Une généralisation de la distribution directe et complète
Une des voies alternatives à la banalisation des
derniers livrets faisant l'objet d'un monopole réside dans la
création de produits qui leur sont partiellement substituables, et
distribués par l'ensemble des réseaux bancaires
. Cette
technique est apparemment la plus commode à mettre en oeuvre, et elle a
été utilisée avec un certain succès quant aux
produits ainsi créés (le Codevi, le livret d'épargne
populaire, le livret jeune)
93(
*
)
,
qui connaissent aujourd'hui des encours importants.

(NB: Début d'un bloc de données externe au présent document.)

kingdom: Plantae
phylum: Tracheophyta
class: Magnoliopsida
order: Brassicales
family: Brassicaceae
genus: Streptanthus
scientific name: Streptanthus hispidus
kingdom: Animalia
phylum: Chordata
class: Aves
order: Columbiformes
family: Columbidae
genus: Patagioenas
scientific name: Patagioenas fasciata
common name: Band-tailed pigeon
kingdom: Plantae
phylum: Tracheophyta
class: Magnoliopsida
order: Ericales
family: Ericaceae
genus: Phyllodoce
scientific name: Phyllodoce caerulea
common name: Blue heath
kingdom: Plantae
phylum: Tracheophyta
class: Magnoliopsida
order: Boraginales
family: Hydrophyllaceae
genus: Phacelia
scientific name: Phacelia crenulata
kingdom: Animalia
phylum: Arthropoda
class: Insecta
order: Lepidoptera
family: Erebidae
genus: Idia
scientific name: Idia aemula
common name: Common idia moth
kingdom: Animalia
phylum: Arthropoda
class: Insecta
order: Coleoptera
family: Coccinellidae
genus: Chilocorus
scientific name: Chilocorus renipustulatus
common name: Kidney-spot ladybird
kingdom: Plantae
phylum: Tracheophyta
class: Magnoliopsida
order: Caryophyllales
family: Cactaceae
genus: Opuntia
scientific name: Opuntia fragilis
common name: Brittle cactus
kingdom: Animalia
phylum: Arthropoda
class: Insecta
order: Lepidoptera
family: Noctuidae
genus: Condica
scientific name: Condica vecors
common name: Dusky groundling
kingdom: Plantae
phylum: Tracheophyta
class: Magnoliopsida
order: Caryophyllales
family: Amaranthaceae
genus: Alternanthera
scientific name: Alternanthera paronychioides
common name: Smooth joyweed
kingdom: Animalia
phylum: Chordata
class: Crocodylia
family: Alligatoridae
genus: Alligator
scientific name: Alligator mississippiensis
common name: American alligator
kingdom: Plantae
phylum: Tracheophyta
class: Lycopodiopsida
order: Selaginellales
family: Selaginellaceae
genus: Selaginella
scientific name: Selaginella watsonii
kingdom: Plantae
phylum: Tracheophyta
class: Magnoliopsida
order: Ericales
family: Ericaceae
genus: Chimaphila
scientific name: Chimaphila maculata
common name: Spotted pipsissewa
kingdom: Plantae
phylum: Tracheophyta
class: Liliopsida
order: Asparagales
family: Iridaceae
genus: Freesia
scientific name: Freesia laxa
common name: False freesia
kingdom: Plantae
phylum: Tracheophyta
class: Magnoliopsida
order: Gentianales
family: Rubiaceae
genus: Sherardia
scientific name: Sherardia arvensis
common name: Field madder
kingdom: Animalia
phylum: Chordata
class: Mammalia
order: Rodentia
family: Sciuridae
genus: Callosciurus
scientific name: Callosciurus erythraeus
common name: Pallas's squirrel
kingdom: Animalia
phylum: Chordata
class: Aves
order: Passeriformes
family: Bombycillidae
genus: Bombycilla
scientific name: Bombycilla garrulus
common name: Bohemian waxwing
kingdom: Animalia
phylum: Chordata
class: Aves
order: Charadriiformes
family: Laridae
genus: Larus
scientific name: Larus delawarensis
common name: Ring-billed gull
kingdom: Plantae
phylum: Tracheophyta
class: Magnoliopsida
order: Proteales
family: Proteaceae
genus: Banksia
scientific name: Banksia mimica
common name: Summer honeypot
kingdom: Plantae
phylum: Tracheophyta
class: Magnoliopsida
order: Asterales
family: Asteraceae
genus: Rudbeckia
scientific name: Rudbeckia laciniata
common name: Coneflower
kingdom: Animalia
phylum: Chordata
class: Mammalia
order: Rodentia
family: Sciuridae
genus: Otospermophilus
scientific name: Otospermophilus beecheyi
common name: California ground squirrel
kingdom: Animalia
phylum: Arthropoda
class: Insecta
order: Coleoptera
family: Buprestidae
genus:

Cependant, les expériences passées montrent que ce type de
mesure, s'il a l'avantage stratégique du compromis, présente des
imperfections qui lui font manquer l'objectif recherché
.
Ainsi, la création du Codevi n'a pas répondu à la
requête des établissements qui ne distribuent pas le livret A. Son
plafond est inférieur, le nombre de livrets par famille plus
réduit. Les augmentations successives du plafond n'ont pas permis
à ses distributeurs de concurrencer le livret A. Ils n'auraient pu
s'approcher de cet objectif que si sa distribution avait été
limitée aux établissements exclus du livret A et du livret bleu,
ce qui n'a pas été le cas.
De plus, contrairement au livret A, il n'a pas montré une grande
capacité à remplir sa mission d'intérêt
général, à savoir le financement des PME
94(
*
)
. Son taux de centralisation
auprès de la Caisse des dépôts et consignations n'a
cessé de baisser pour les banques commerciales, le Crédit
agricole et le Crédit mutuel. A tel point qu'aujourd'hui son exemple est
brandi comme un repoussoir à une distribution universelle du livret A,
par crainte que ce dernier ne soit conduit à suivre les mêmes
errements.
La création en 1982, puis l'extension du livret d'épargne
populaire, et la création du livret jeune en 1996 ont
révélé des défauts différents, mais tout
aussi significatifs.
L'apparition de ces livrets a d'abord constitué un frein à la
baisse des taux d'intérêt à court terme, une fraction
importante (178,4 milliards de francs au 31 août 1996) de
l'épargne à vue étant désormais placée
à un taux sensiblement supérieur à celui du livret A. Il
n'est d'ailleurs pas possible de financer des activités
d'intérêt général tel que le logement social par une
ressource aussi onéreuse compte tenu du coût de la collecte
95(
*
)
. Surtout, le fait que ces
livrets soient banalisés n'affecte que marginalement les conditions de
la concurrence :
l'essentiel des transferts s'opère entre le livret A
et le livret bleu d'une part, et le livret jeune et le LEP d'autre part au sein
des réseaux distributeurs des premiers, et non entre les
différents réseaux
96(
*
)
. Taux
d'intérêt plus
élevés, financement du logement social remis en cause et
conditions de concurrence à peine modifiées : tel est le maigre
bilan de ces livrets
97(
*
)
.
Pour les mêmes raisons, le groupe de travail a repoussé des
solutions dérivées de celles-ci, telles que l'augmentation du
plafond du Codevi
. En effet, ou bien le Codevi reste différent du
livret A, et il ne remplira pas les missions que celui-ci serait amené
à abandonner; ou bien il en devient le clone, et il s'agirait d'une
banalisation hypocrite, refusant de dire son nom, et à laquelle les
réseaux distributeurs du livret A pourraient ne pas pouvoir faire face.
Le groupe de travail privilégie donc une voie plus directe : la
distribution universelle des livrets défiscalisés.
Toutefois,
rien ne s'oppose à ce que les noms de ces livrets diffèrent en
fonction des réseaux distributeurs. On peut concevoir que "
livret
A
" et "
livret bleu
" restent des appellations
réservées. En effet, ces appellations sont commerciales, le droit
ne connaissant d'une part que le "premier livret des caisses
d'épargne",
d'autre part, que les "comptes spéciaux sur livret" du Crédit
mutuel. L'important est la possibilité pour tous de distribuer un
produit identique, seule de nature à supprimer l'anomalie
concurrentielle. Mais avec des précautions.